South Korea’s economic policy chiefs, led by Finance Minister Choo Kyung-ho, said Sunday the government would expand liquidity facilities to buy corporate bonds and commercial paper to stop a recent credit default from spilling over into the wider financial market.

“The government will earmark 50 trillion won ($34 billion), at the least, to avoid a liquidity crunch,” Choo said, noting the fund will be used starting Monday to calm growing worries over the corporate debt markets. They were prompted by delinquency issues surrounding a local Legoland theme park in Chuncheon, Gangwon Province, which opened to the public in May after yearslong delays over profitability concerns.

Earlier this month, the local developer that built the park in partnership with Merlin Entertainments, a United Kingdom-based attractions operator, declared it had defaulted on the overdue payments worth $142.3 million. Investors were spooked because the top-rated short-term papers were backed by Gangwon Province in what many saw as a provincial guarantee against any insolvency.

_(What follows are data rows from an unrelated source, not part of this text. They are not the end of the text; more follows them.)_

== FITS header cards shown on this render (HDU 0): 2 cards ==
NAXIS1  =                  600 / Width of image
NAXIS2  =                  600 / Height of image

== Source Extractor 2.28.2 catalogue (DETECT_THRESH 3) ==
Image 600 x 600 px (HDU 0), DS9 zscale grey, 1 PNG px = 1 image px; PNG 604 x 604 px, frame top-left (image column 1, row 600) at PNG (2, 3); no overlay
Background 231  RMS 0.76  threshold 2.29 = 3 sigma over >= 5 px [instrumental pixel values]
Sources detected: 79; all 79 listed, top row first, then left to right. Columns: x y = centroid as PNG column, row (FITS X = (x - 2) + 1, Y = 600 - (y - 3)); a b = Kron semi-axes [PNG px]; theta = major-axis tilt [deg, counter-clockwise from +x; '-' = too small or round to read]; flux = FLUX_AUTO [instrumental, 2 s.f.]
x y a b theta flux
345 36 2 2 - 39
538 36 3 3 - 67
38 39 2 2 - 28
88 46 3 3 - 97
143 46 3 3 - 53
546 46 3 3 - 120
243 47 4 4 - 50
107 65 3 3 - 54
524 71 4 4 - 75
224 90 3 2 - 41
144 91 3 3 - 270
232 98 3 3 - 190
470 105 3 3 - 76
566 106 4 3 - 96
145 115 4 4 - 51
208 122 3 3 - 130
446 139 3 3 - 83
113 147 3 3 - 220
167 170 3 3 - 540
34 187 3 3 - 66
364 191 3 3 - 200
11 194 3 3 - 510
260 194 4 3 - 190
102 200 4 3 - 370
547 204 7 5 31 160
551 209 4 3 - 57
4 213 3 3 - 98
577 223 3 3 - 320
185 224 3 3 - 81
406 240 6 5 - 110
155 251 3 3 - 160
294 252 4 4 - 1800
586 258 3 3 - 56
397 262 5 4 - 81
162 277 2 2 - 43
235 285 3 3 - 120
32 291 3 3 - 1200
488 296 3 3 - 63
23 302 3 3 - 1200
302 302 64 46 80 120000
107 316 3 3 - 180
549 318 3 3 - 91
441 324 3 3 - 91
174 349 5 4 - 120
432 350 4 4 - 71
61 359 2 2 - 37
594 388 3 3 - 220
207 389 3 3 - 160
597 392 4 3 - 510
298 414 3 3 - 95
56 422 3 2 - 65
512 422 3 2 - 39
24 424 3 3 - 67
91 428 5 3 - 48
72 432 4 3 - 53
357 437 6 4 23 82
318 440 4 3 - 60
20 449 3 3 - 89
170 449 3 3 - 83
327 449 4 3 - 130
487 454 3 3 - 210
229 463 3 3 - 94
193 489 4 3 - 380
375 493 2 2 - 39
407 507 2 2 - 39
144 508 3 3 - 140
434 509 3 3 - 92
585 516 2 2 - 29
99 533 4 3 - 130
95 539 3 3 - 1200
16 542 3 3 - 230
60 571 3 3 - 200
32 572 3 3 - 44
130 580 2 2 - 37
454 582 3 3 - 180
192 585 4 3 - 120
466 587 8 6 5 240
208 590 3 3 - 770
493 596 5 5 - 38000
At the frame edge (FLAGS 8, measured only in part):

Kim Jin-tae, governor of Gangwon Province, fueled worries Friday, when he said he would still take the company into court receivership. The governor, however, moved to downplay concerns over a default spillover, saying his office would deliver on the liabilities using the provincial budget that he said would be finalized by year-end.

“All of the outstanding debts will be cleared by Jan. 29 next year,” Kim told reporters, saying liquidating the company assets under court supervision was still necessary to pay off taxpayer money put into the park.

Critics have questioned the timing Kim chose to walk back on his earlier decision that had left out the direct provincial help to pay off the debts owed to Legoland investors. Kim, a former two-term conservative lawmaker who came into office in July with eyes set on austerity, has described as ill-conceived the park that his liberal predecessor had put up. Benefits like job openings were inflated, according to Kim, who the critics say is keen to politicize the project to make a name for himself.

“I see no room for political maneuvering when it comes to the park, and I don’t believe Gov. Kim had made his decision looking for some political gains,” Choo told a parliamentary audit Friday, the same day Kim reversed his decision and promised to tap into the provincial budget to soothe commercial paper holders. Ten local financial institutions, mostly securities firms, had packaged the instrument into wealth management products for retail investors.

Choo, who at the time stressed “reliability” investors expect from the government, addressed the issue again at the Sunday meeting. “Guarantees made by the government and municipalities on every commercial paper will be made whole. I’m making that crystal clear again,” said the finance minister, who doubles as deputy prime minister.

The Sunday gathering -- joined by President Yoon Suk-yeol’s economic adviser and the three chiefs from the central bank, top financial policymaker and financial watchdog -- also discussed efforts to communicate more clearly with investors.

“Everything that’s doable through engaging markets in dialogue is on the table,” Chairman Kim Joo-hyun of the Financial Services Commission said, referring to measures to come. Soaring interest rates are one of the fundamental reasons behind growing volatility gripping the bond markets, according to the top financial policymaker.

The Bank of Korea this month raised its policy rate to a 10-year high of 3 percent by 50 basis points -- an increase that is twice the usual size. Such a bigger-than-usual hike, first seen in July, is also expected at the November meeting. The central bank expects higher borrowing costs to cool demand and corral inflation over time.

And recession worries over monetary tightening is discouraging companies from borrowing and investors are too wary of liquidity stress. Last week, a consortium of securities companies failed to find investors to refund what will be one of the biggest housing projects in downtown Seoul.

“The support measures we’re making public today do not warrant a shift in our monetary policy,” BOK Gov. Rhee Chang-yong said, hinting that the current pace of aggressive tightening aimed at tackling unbridled borrowing will remain unchanged.

The top banker declined to elaborate on what the bank would do about the requests from local financial institutions -- banks, brokerages and insurance firms -- that they be able to take out more loans using their commercial papers as collateral. The bank’s seven-member board that makes a rate decision will look into the issue shortly, Rhee said.